Rio de Janeiro – Der Vollbart ist ab, und auch sonst wirkt Sir Bradley Wiggins wie generalüberholt. Freundlich, konzentriert, witzig, mit seiner Welt im Einklang. Kein Vergleich mehr zu früheren Zeiten, wo der Tour-de-France-Sieger von 2012 oftmals schlecht gelaunt und mürrisch daherkam.
Mit der Rückkehr auf die Bahn zum Abschluss seiner Karriere ist Wiggins wieder aufgeblüht. «Die letzten zwölf Monate waren die schönsten seit sehr langer Zeit», berichtet der 36-Jährige.
In Rio will er sein Lebenswerk vollenden. Gold mit dem Bahn-Vierer in Weltrekordzeit, lautet das Ziel. Danach würde er mit acht olympischen Medaillen – so viele hat kein anderer Brite – von der großen Bühne abtreten. So war der Plan, doch wer redet eigentlich von abtreten? «Ach, die Sache mit dem Rücktritt», sagt Wiggins und fährt fort: «So, wie ich mich jetzt fühle, könnte ich bis Tokio weitermachen. Ich denke, dass ich physisch noch vier Jahre gehen könnte. Ob ich das auch will, ist eine andere Sache.»
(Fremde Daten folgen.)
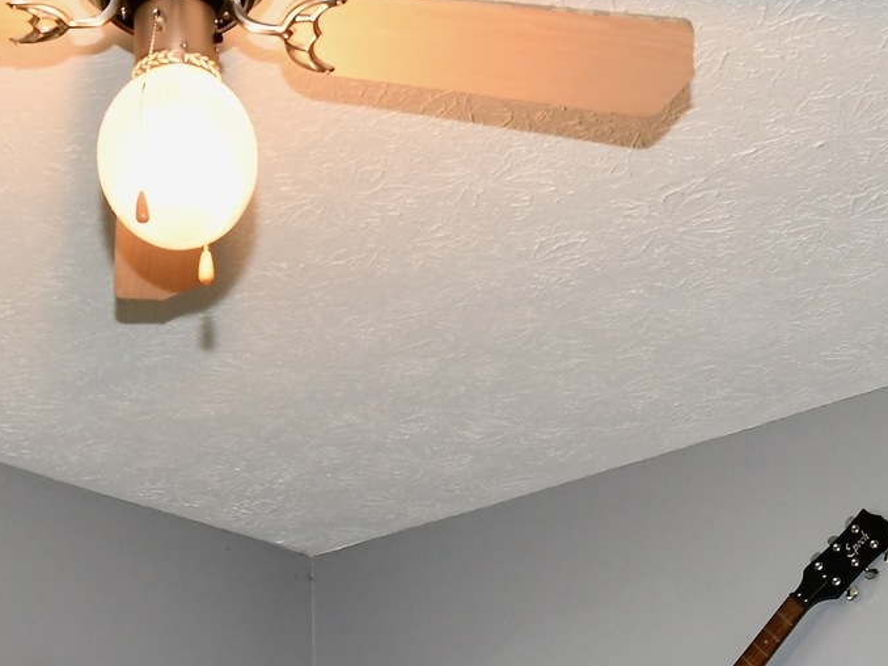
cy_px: 1107
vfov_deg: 19.5
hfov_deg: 31.2
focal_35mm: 61
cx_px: 242
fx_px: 1564
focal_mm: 14
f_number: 6.3
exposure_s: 1/60
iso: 640
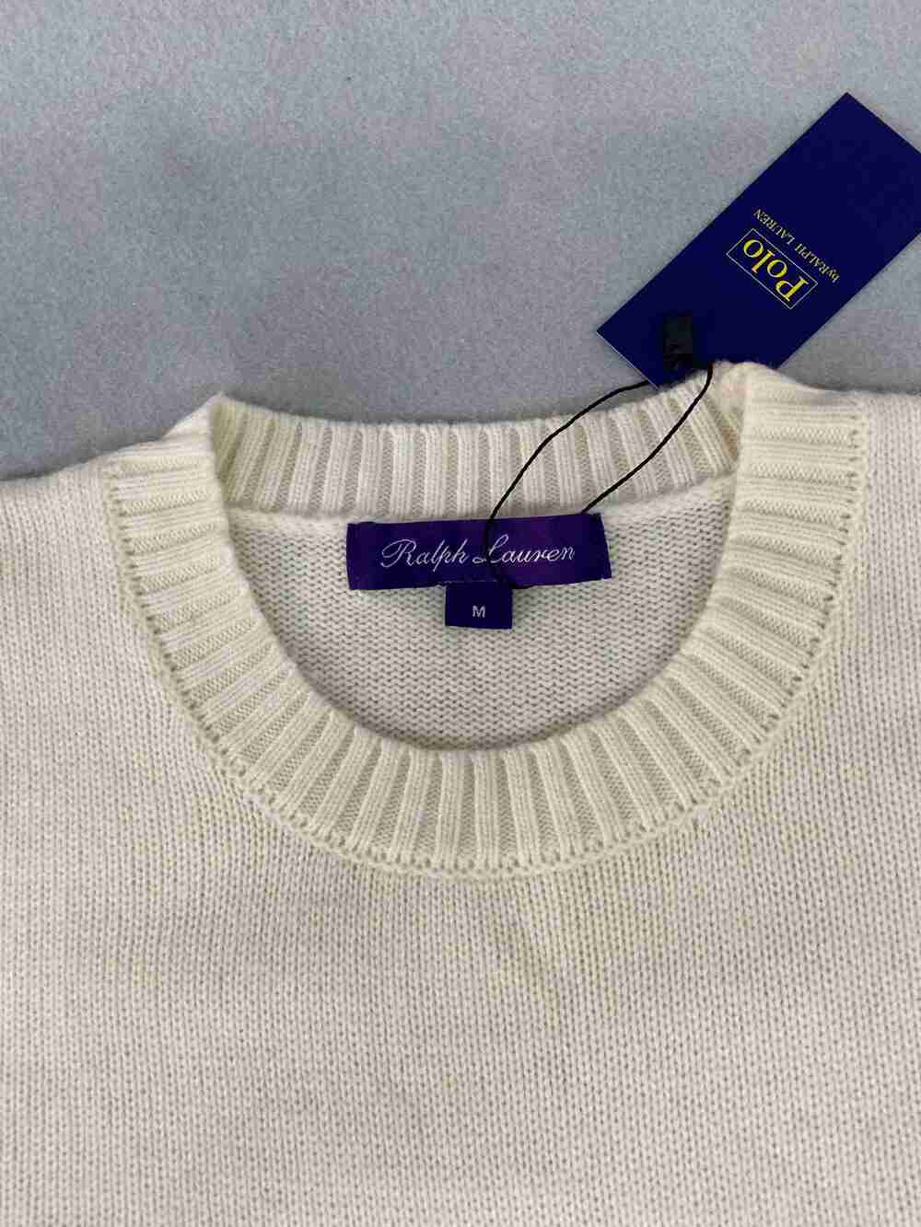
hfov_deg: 53.1
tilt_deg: -76.3
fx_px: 922
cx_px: 460
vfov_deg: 67.3
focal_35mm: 26
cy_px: 614
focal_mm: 4.25
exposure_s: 1/100
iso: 125
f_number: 1.8
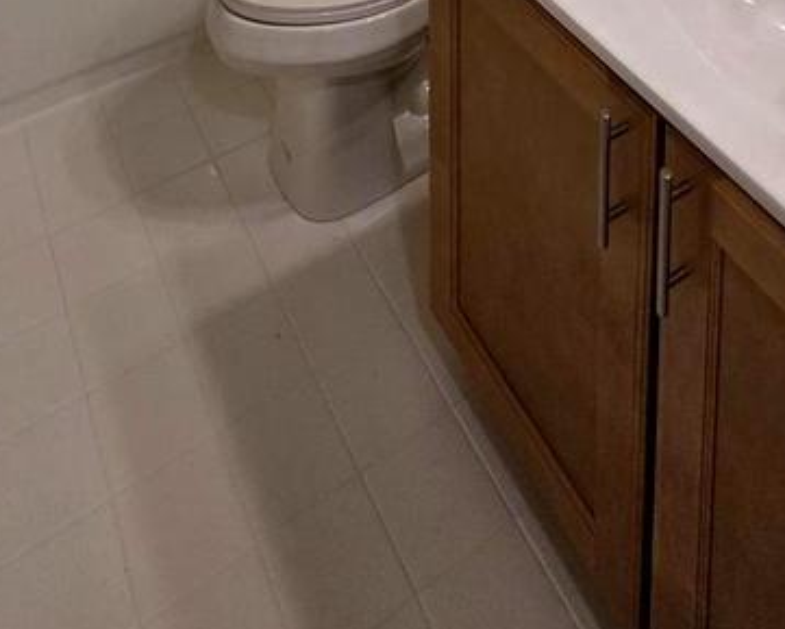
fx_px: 883
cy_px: -514
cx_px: 413
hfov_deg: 47.9
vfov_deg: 22.1
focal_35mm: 38
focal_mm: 2.2
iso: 80
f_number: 1.9
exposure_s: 1/120
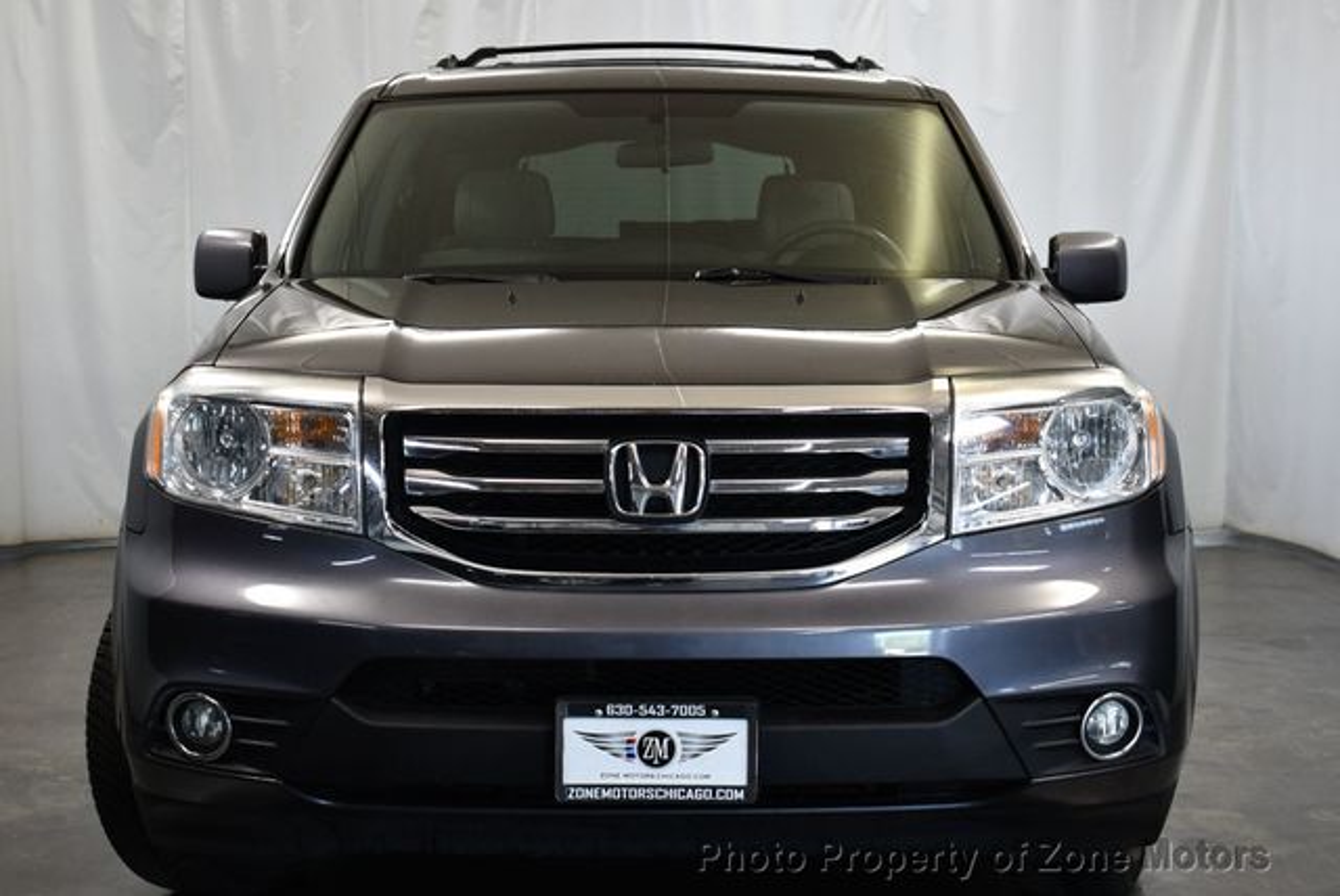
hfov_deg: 36.8
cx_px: 670
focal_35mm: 54
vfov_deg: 25.1
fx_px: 2012
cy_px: 448
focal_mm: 27
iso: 800
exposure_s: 1/125
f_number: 4
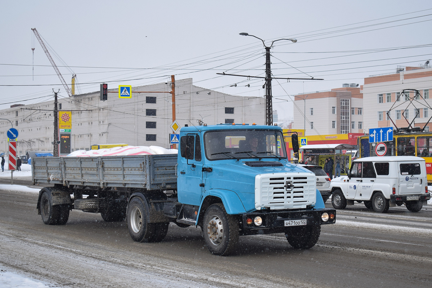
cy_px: 144
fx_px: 684
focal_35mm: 57
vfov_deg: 23.8
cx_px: 216
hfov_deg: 35.1
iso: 200
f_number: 6.3
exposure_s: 1/800
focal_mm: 38
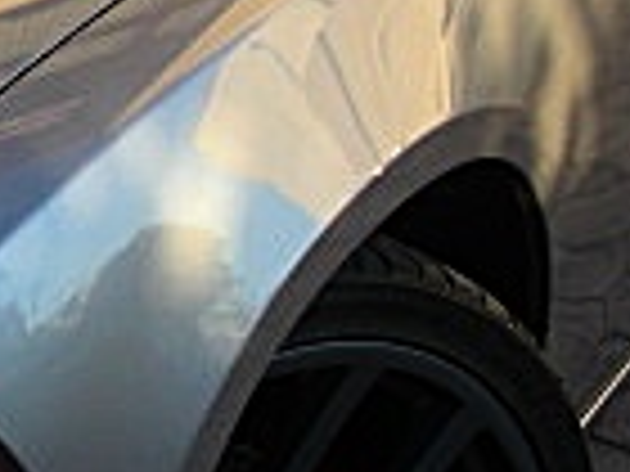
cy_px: 85
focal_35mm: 164
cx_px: -198
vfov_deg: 9.0
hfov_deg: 11.7
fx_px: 2985
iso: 50
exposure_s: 1/160
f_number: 2.8
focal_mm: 6.3
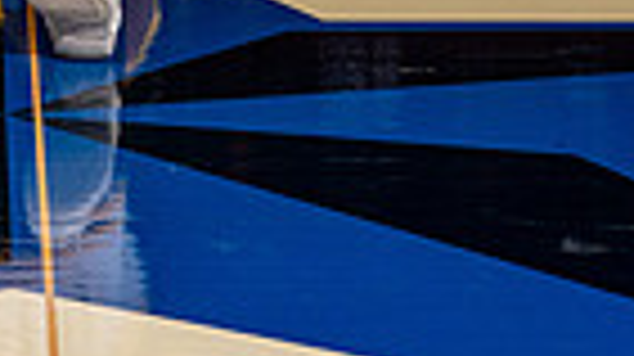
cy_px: -604
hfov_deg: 11.6
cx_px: 58
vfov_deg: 6.2
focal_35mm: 184
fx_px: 3090
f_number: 7.1
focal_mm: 55
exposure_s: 1/320
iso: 800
Die Freude am Radsport ist zurück. «Der olympische Teil meiner Karriere macht mich am meisten stolz», sagt da einer, der immerhin 2012 als erster britischer Tour-Sieger Radsport-Geschichte geschrieben hat. Und doch würde Wiggins diese Zeiten heute noch verfluchen. Der ganze Stress, jeden Tag die Pressekonferenzen, jeden Tag die immer wiederkehrenden Fragen. «Ich habe Armstrong gehasst, dass er Oprah Winfrey dieses Interview gegeben hat. Und ich habe es gehasst, der Tour-Sieger in einer Periode gewesen zu sein, der all diese Fragen beantworten musste», hatte Wiggins einmal resümiert.
Vor vier Jahren in London war es regelrecht zur «Wiggomania» gekommen. Wenige Tage nach seinem Tour-Sieg durfte er bei der Eröffnungsfeier mit einem Glockenschlag die XXX. Sommerspiele einläuten, kurz darauf gewann er unter dem Jubel von mehreren hunderttausend Landsleuten das Zeitfahren, von der Queen wurde er gar zum Ritter geschlagen, von den Medien zur Sportpersönlichkeit des Jahres gewählt. «Ich war auf all das nicht vorbereitet», sagt Wiggins: «Du hast von einem auf den anderen Tag gelebt. Links und rechts haben sie an dir gezogen. Es war hart.»
Sein ganzes Leben sei auf den 2. August 2012 ausgerichtet gewesen, den Tag des olympischen Zeitfahrens. «Aber keiner hat dir gesagt, was danach kommt. Es geht da gar nicht mal um den Berühmtheitskram. Es geht um dein Privatleben, deine Kinder. Sie waren sieben und acht Jahre alt und haben es nicht verstanden, warum plötzlich jeder ein Stück von ihrem Vater wollte.»
Jetzt sind Bella und Ben elf und zwölf Jahre alt, und sie haben ihren Vater zurück, so wie sie ihn kennen. Ein Vater, der mit 36 Jahren gar schnellere Runden dreht als bei seiner Olympia-Premiere 2000 in Sydney. Im Training sei Wiggins mit seinen Kollegen Ed Clancy, Owain Doull und Steven Burke bereits Weltrekord gefahren, berichtete der für die britischen Ausdauersportler zuständige deutsche Coach Heiko Salzwedel. «Das ist kein Geheimnis, einige Leute haben es gesehen.» Der britische Vierer hatte 2012 beim Olympia-Heimspiel in 3:51,659 Minuten den Weltrekord selbst aufgestellt, nun soll es in Bereiche von 3:49 Minuten gehen – auch mit Hilfe von hautähnlichen Anzügen und Spezialrädern.
Alles andere als Gold sei eine große Enttäuschung, sagt Wiggins. «Es muss schon einiges ernsthaft schlecht laufen, damit wir verlieren.» Der australische Vierer, der im März noch bei der WM gegen die Briten gewann, gilt als größter Rivale.
Die deutsche Mannschaft spielt bei ihrem Olympia-Comeback nach zwölf Jahren keine Rolle. 2000 hatte der BDR-Vierer in Sydney noch Gold mit Weltrekord geholt. Wiggins wurde damals mit den Briten Dritter. «Es ist, als ob es gestern gewesen ist Jetzt stehe ich hier, bin 36, fühle mich aber wie 19», sagt Wiggins. Tokio 2020 lässt grüßen.